(COMPLETE THE FOLLOWING)
a) In the extract, what HTTP response does the download endpoint return?
b) Drawing on the extract, explain the purpose of the response headers listed before "Step 2: Download (GET)" and how the client uses them.
c) Rewrite the paragraph of the extract beginning "Key Point: Client downloads directly" as a short list, keeping its main facts.
EXTRACT START
X-Linked-Size: 52428800
ETag: "abc123..."
Content-Length: 52428800
Location: https://s3.../presigned_download_url
Purpose: Client checks if file needs re-download (by comparing ETag)
Step 2: Download (GET)
Endpoint: GET /{repo_id}/resolve/{revision}/{filename}
Response: HTTP 302 Redirect
HTTP/1.1 302 Found
Location: https://s3.example.com/presigned_url?expires=...
X-Repo-Commit: abc123def456
X-Linked-Etag: "sha256:abc123..."
Flow:
┌────────┐ ┌──────────┐
│ Client │───── GET ─────>│ Kohaku │
└────────┘ │ Hub │
▲ └─────┬────┘
│ │
│ 302 Redirect │ Generate
│ (presigned URL) │ presigned
│<─────────────────────────┘ URL
│
│ ┌──────────┐
└───>│ S3 │
│ Direct │
│ Download │
└──────────┘
Key Point: Client downloads directly from S3. Kohaku Hub only provides the redirect URL.
EXTRACT END
RECORD EXCERPTS START
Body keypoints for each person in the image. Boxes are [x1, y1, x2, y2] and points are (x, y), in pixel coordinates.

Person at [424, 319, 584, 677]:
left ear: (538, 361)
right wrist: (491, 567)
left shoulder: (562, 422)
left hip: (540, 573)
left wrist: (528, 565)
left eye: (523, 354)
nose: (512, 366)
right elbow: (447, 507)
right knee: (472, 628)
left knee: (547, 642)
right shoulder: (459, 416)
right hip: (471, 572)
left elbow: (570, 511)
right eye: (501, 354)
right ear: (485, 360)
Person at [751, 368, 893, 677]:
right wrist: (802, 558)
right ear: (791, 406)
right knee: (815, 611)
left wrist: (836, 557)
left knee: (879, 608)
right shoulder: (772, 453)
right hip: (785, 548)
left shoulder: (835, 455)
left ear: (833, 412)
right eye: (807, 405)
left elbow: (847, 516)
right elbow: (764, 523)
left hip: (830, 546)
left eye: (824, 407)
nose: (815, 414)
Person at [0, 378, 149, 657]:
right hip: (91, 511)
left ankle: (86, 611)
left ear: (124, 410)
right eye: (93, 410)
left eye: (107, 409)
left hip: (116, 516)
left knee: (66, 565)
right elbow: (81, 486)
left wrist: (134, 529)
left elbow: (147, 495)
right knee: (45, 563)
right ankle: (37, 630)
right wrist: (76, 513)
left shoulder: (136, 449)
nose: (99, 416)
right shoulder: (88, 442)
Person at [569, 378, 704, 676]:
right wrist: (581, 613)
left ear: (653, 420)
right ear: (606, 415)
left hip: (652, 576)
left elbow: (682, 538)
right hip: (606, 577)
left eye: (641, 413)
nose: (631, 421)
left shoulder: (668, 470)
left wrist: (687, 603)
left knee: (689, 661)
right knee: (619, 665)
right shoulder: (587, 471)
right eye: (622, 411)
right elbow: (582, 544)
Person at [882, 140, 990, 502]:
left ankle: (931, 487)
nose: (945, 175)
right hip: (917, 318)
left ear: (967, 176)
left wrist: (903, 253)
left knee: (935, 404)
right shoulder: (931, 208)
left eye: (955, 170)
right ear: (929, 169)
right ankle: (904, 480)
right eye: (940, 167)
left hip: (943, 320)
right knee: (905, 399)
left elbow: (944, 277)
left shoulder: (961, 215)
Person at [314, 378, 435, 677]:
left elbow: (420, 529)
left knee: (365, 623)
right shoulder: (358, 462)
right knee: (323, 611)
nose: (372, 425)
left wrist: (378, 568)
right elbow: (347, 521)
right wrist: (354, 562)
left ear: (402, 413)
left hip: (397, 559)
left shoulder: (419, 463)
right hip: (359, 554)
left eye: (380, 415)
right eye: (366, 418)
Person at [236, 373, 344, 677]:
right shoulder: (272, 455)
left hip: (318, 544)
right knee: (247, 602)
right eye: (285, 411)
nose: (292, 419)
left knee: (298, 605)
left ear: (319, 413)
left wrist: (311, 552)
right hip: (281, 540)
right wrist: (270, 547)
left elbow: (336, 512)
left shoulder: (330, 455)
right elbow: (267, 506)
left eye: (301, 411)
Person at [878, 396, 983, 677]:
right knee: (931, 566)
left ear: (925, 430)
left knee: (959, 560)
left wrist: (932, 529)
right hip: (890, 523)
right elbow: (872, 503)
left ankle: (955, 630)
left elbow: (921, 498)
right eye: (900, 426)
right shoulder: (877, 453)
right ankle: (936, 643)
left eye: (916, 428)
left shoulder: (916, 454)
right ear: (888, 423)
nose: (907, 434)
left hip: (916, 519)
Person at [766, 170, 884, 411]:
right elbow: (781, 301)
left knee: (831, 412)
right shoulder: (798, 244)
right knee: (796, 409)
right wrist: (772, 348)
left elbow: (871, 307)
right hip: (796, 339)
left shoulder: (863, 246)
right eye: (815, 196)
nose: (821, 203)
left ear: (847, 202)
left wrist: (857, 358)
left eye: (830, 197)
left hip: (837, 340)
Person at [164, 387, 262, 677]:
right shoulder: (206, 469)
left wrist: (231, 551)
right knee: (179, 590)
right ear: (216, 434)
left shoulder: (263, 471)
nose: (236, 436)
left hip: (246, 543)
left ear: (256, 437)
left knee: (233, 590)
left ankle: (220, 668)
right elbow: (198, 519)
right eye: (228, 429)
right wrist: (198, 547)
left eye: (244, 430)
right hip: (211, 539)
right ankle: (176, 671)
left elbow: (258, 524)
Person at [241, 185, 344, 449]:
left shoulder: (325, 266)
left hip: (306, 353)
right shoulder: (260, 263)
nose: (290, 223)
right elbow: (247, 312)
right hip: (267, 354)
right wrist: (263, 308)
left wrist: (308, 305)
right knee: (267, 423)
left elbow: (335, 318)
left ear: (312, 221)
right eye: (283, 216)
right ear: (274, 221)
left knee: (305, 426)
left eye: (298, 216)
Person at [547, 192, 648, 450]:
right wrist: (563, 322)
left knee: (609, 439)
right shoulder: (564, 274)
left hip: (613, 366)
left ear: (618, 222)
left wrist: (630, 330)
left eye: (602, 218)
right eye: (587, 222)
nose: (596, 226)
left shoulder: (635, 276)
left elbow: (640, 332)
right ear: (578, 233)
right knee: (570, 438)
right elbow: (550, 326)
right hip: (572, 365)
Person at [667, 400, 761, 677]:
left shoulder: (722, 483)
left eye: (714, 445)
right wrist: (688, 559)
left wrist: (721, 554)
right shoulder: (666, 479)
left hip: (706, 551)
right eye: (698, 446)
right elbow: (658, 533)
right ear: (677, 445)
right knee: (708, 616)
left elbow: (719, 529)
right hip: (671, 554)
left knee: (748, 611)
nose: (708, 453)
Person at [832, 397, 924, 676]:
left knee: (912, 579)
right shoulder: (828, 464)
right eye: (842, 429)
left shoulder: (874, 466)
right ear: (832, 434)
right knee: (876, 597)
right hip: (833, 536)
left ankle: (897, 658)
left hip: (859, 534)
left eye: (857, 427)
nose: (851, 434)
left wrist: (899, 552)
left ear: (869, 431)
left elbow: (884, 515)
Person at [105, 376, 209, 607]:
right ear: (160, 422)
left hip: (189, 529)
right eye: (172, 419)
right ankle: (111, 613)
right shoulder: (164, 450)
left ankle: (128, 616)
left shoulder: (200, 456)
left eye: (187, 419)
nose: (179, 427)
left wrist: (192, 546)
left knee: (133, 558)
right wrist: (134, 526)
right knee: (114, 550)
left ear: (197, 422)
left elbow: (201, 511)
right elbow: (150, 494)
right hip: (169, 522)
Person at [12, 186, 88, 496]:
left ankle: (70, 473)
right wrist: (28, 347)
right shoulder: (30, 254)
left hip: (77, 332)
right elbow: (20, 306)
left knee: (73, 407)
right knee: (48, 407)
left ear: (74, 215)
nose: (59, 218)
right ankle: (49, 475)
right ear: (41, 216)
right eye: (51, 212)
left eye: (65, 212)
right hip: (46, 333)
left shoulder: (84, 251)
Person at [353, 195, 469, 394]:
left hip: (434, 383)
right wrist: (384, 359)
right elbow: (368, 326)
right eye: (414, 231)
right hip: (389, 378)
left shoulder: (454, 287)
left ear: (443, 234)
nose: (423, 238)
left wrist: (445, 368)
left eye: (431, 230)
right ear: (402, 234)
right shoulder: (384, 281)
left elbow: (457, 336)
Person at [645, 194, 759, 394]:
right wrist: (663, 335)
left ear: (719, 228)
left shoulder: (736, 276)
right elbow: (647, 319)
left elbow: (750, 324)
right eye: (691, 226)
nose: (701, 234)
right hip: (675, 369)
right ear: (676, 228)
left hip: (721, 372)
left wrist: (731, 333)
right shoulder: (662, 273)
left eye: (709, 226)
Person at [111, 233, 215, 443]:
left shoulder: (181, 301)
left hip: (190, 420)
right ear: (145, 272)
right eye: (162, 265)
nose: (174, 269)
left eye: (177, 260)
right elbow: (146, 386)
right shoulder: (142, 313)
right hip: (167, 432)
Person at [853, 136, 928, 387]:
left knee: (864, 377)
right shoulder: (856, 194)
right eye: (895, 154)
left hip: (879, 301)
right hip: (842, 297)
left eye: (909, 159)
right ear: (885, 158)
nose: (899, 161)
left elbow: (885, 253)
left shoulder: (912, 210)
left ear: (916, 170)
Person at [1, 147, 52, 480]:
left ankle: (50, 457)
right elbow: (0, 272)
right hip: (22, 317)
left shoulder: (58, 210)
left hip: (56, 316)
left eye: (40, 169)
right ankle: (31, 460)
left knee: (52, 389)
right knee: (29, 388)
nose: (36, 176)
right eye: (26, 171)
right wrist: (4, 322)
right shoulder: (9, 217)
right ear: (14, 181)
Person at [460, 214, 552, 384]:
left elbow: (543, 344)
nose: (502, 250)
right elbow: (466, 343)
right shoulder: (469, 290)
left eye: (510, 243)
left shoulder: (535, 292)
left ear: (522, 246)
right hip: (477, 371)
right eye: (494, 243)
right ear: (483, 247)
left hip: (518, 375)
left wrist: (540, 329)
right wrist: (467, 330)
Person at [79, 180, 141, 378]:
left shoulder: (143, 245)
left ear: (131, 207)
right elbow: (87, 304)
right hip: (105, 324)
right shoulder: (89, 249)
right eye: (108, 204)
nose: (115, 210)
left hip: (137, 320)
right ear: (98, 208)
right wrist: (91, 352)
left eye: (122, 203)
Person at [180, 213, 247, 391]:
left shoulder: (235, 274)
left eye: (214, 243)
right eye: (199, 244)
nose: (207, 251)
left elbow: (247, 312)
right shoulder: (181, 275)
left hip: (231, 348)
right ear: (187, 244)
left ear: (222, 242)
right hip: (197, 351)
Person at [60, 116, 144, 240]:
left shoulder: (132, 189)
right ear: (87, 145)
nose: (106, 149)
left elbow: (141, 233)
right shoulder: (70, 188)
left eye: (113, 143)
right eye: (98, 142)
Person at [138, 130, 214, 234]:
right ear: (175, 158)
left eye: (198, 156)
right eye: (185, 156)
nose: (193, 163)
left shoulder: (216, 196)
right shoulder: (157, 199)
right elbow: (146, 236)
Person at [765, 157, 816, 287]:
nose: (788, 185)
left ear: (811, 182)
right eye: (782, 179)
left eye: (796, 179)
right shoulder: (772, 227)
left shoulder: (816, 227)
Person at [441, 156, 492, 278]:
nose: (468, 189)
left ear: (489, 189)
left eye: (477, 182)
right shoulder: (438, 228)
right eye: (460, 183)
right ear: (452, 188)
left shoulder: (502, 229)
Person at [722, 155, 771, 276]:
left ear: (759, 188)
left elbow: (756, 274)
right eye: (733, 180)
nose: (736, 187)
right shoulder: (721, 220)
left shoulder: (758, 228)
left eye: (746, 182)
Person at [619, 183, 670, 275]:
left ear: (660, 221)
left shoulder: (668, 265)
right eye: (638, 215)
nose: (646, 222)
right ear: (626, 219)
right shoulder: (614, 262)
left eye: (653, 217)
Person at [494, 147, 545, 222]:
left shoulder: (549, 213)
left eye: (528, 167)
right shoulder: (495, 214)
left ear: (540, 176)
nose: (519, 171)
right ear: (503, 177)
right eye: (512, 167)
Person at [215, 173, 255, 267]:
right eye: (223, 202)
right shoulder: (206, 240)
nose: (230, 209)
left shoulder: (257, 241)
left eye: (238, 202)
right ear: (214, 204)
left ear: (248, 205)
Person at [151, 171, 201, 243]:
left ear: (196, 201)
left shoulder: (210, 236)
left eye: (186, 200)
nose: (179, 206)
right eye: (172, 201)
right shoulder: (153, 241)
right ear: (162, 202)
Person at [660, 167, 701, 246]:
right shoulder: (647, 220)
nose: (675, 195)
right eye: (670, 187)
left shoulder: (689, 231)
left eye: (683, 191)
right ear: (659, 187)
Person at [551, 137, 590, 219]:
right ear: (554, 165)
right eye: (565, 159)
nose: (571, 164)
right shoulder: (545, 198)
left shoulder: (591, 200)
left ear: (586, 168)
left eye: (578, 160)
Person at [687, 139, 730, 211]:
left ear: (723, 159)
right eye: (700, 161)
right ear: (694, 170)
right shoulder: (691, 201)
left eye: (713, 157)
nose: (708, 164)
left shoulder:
RECORD EXCERPTS END
(EXPECTED RESPONSES)
a) It returns an HTTP 302 Redirect (302 Found).

b) They allow the client to check whether a file needs to be downloaded again. The client makes this check by comparing the ETag.

c)
- The client downloads the file directly from S3.
- Kohaku Hub provides only the redirect URL.